Wednesday, April 14, 2010

Lindsey Graham, not even people in SC like you

Lindsey Graham is at it again. The Republican (supposedly) Senator from South Carolina is behind efforts supporting a national tax in the range of 0.15 cents per gallon. The gas tax is in response to the energy bill currently floating downstream in Congress.

From what I gather from this LA Times article, this is the why: Gas companies (and Lindsey Graham, too, I guess) are afraid the Democrat's energy plan, the cap-and-trade boondoggle, or cap-and-tax, is going to pass. So, instead of fighting horrible legislation, they are proposing a national gas tax in it's place. Here's the quote:
"In this case, though, several oil companies are floating the tax plan because it figures to cost them far less than other climate proposals, including a climate bill the House passed last year."
They (gas companies and Graham) believe that by introducing the tax, drivers will drive less, thus lowering emissions. Hooray, global warming solved!

There are just way to many problems with this legislation for me to go into too much depth, but I'll try to highlight a few items.

This is going to hurt everyone but oil companies and senators with federal gas cards. Everyone is driving less now, or even working at home, because they know it's cheaper to car pool or to simply drive fewer miles. My Nissan Sentra generally takes about 13 gallons a week. At 2.80 per gallon, that is 36.40. Now, by adding only 0.15 to each gallon, that puts my gas costs at 38.35. Not a big jump by any means, only about $2.00 a week. But when you look at the bigger picture, and people do start driving less, the tax is simply going back into the general budget of oil and gas companies, and not doing what it is supposed to do,
"fund a variety of programs that would reduce industrial emissions, including helping manufacturers reduce energy use or boost wind and solar power installations by electric utilities."
Let's assume that everyone continues driving the same. A tax this small really wouldn't hurt families that much. Where you would see some damage is small businesses, especially those with a fleet of vehicles. Imagine you are a small business owner, and you have five company cars that use about 40 gallons a week. This tax now costs you an extra $30 a week. And if you keep a tight budget, that is an extra $1,560 a year. Now we are in business. Your customers start to pay a few cents more for their services, and that big company cookout with steaks just became hamburgers from Wendy's. Any tax that significantly increases the burden on business, big or small, will ultimately be paid for by consumers.

Now let's pretend people start driving less. Since people are driving less, less gasoline is being purchased, and less tax money is being raised. This would, in an ironic twist, hurt the gas companies because people are not buying their products. It also hurts gas station owners since people would not stop in to get gas and their sodas and chips every day. Don't forget, stations are simply distribution points.
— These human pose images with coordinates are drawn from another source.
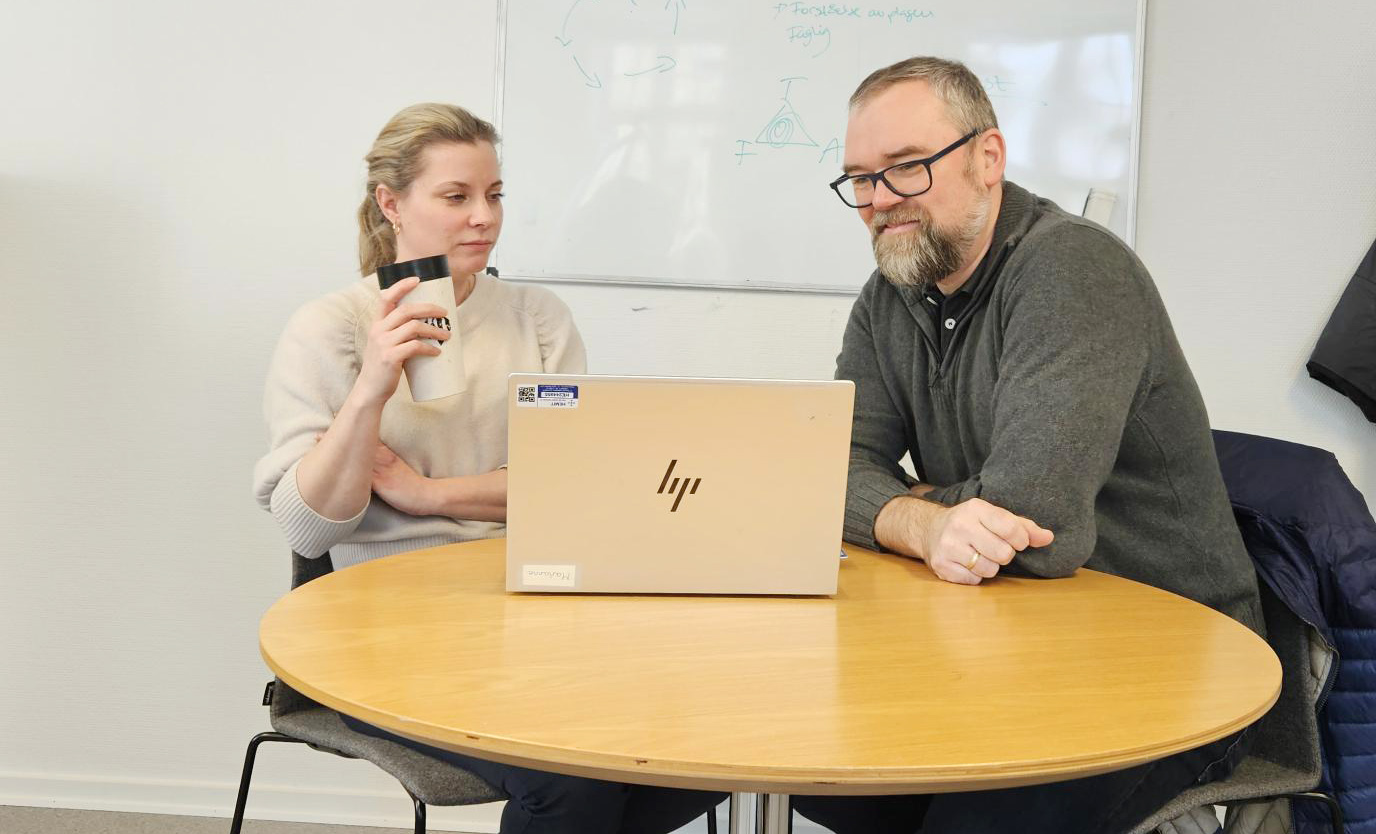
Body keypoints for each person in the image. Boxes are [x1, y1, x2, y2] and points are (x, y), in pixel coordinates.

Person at [792, 58, 1266, 834]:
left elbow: (1033, 524)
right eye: (861, 179)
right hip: (1004, 641)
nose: (879, 200)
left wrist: (911, 499)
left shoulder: (1073, 268)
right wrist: (925, 521)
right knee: (830, 773)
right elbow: (826, 470)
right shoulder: (889, 297)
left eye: (907, 167)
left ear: (988, 159)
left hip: (1165, 662)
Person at [252, 103, 722, 834]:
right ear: (390, 203)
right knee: (572, 778)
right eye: (456, 196)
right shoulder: (332, 328)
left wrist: (425, 493)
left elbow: (572, 491)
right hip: (382, 629)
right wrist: (372, 387)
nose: (485, 217)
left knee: (709, 734)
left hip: (534, 610)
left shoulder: (538, 317)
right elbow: (308, 526)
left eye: (494, 195)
This would hurt manufacturers and distributors of said products like Coke, Pepsi, Lance, and Frito-Lay.

Any product tax or surcharge has never gone away. I've seen previous employers introduce surcharges on other products to make up for overall revenues lost. It's a lose-lose situation. Customers see an immediate $1.50 hike on their bill, and disconnect service. Those that continue to keep the service, end up paying more because there are fewer people trying to support the company. So, a few months after the surcharge introduction, base rates go up $1.50. Then more people stop being customers. And the cycle continues.

It is unfortunate that Senator Graham and gas and oil executives have already caved in and are not doing anything to stop the Ramdown Cramdown. Public sentiment is a huge wave, and they are paddling away from it instead of riding it into shore.